## WHAT NEEDS TO BE DONE
Reproduce each of the following lines word for word, keeping their order and leaving nothing out.
=== Section Start ===
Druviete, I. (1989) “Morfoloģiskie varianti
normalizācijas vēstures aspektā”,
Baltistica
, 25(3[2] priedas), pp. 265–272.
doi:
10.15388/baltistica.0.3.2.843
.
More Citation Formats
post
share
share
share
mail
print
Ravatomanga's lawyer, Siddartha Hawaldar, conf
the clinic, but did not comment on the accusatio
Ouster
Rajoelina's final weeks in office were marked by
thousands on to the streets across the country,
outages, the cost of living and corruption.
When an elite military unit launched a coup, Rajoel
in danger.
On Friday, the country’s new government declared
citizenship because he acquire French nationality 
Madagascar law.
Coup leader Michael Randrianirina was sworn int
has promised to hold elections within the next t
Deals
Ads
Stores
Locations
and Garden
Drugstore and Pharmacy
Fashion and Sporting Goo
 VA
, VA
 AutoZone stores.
=== Section End ===
## TASK ANSWER
Druviete, I. (1989) “Morfoloģiskie varianti
normalizācijas vēstures aspektā”,
Baltistica
, 25(3[2] priedas), pp. 265–272.
doi:
10.15388/baltistica.0.3.2.843
.
More Citation Formats
post
share
share
share
mail
print
Ravatomanga's lawyer, Siddartha Hawaldar, conf
the clinic, but did not comment on the accusatio
Ouster
Rajoelina's final weeks in office were marked by
thousands on to the streets across the country,
outages, the cost of living and corruption.
When an elite military unit launched a coup, Rajoel
in danger.
On Friday, the country’s new government declared
citizenship because he acquire French nationality 
Madagascar law.
Coup leader Michael Randrianirina was sworn int
has promised to hold elections within the next t
Deals
Ads
Stores
Locations
and Garden
Drugstore and Pharmacy
Fashion and Sporting Goo
 VA
, VA
 AutoZone stores.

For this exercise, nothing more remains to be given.